Reproduce, character for character, the lines starting with the line that contains "Фильмы / Films" and continuing through the line that contains "Aendekerk, Vertreter der", including both of those lines.

**DATA FOR PROCESSING:**

++++++++++

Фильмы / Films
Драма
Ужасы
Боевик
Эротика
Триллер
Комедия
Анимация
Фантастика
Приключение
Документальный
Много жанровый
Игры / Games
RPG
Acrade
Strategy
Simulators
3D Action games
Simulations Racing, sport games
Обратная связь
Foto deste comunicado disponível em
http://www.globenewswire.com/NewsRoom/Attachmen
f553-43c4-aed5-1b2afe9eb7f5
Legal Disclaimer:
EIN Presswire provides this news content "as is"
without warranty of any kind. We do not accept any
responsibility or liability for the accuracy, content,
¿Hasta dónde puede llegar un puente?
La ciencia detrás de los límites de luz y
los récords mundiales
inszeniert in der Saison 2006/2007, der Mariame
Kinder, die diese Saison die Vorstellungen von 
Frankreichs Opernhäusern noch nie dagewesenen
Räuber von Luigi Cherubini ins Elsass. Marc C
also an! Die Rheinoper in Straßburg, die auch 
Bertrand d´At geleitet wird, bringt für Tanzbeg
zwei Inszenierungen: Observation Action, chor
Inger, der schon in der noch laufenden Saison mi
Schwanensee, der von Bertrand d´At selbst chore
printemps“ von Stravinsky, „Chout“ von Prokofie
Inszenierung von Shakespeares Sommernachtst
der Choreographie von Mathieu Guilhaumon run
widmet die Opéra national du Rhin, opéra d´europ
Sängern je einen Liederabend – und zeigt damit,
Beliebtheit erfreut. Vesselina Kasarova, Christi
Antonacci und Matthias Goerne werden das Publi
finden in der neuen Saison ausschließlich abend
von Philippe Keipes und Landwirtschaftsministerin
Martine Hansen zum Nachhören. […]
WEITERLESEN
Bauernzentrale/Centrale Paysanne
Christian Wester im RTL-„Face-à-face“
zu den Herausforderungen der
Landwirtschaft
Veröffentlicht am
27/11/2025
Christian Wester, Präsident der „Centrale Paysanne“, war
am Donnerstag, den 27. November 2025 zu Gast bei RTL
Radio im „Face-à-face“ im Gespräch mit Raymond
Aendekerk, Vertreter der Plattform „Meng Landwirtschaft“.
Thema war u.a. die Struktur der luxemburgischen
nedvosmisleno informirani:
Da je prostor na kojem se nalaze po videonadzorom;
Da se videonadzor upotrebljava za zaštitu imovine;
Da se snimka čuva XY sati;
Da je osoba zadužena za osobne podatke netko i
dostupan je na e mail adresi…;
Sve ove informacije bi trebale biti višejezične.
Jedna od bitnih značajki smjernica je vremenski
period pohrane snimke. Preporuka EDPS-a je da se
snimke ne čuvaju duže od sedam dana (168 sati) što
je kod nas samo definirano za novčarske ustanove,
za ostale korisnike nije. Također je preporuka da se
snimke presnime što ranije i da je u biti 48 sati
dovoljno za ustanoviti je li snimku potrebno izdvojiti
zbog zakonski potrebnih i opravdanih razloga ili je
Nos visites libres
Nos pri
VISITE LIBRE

++++++++++

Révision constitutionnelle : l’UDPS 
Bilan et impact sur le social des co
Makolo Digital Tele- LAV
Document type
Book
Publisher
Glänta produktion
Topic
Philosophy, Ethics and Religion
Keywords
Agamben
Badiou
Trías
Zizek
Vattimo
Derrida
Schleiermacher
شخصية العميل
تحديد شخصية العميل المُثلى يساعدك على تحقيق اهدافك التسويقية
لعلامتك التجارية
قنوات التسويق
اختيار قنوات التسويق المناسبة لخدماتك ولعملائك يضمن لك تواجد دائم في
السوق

++++++++++

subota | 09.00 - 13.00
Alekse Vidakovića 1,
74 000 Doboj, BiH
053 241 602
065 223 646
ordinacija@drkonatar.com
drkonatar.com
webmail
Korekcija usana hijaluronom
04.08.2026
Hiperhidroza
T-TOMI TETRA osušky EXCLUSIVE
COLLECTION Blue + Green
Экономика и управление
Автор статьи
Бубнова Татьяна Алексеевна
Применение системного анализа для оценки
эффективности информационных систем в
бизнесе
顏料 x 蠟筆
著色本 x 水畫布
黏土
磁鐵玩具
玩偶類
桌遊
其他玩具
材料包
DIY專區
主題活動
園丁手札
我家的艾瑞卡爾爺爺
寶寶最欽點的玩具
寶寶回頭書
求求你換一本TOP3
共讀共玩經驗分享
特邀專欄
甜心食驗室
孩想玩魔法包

++++++++++

**TASK ANSWER:**
Фильмы / Films
Драма
Ужасы
Боевик
Эротика
Триллер
Комедия
Анимация
Фантастика
Приключение
Документальный
Много жанровый
Игры / Games
RPG
Acrade
Strategy
Simulators
3D Action games
Simulations Racing, sport games
Обратная связь
Foto deste comunicado disponível em
http://www.globenewswire.com/NewsRoom/Attachmen
f553-43c4-aed5-1b2afe9eb7f5
Legal Disclaimer:
EIN Presswire provides this news content "as is"
without warranty of any kind. We do not accept any
responsibility or liability for the accuracy, content,
¿Hasta dónde puede llegar un puente?
La ciencia detrás de los límites de luz y
los récords mundiales
inszeniert in der Saison 2006/2007, der Mariame
Kinder, die diese Saison die Vorstellungen von 
Frankreichs Opernhäusern noch nie dagewesenen
Räuber von Luigi Cherubini ins Elsass. Marc C
also an! Die Rheinoper in Straßburg, die auch 
Bertrand d´At geleitet wird, bringt für Tanzbeg
zwei Inszenierungen: Observation Action, chor
Inger, der schon in der noch laufenden Saison mi
Schwanensee, der von Bertrand d´At selbst chore
printemps“ von Stravinsky, „Chout“ von Prokofie
Inszenierung von Shakespeares Sommernachtst
der Choreographie von Mathieu Guilhaumon run
widmet die Opéra national du Rhin, opéra d´europ
Sängern je einen Liederabend – und zeigt damit,
Beliebtheit erfreut. Vesselina Kasarova, Christi
Antonacci und Matthias Goerne werden das Publi
finden in der neuen Saison ausschließlich abend
von Philippe Keipes und Landwirtschaftsministerin
Martine Hansen zum Nachhören. […]
WEITERLESEN
Bauernzentrale/Centrale Paysanne
Christian Wester im RTL-„Face-à-face“
zu den Herausforderungen der
Landwirtschaft
Veröffentlicht am
27/11/2025
Christian Wester, Präsident der „Centrale Paysanne“, war
am Donnerstag, den 27. November 2025 zu Gast bei RTL
Radio im „Face-à-face“ im Gespräch mit Raymond
Aendekerk, Vertreter der Plattform „Meng Landwirtschaft“.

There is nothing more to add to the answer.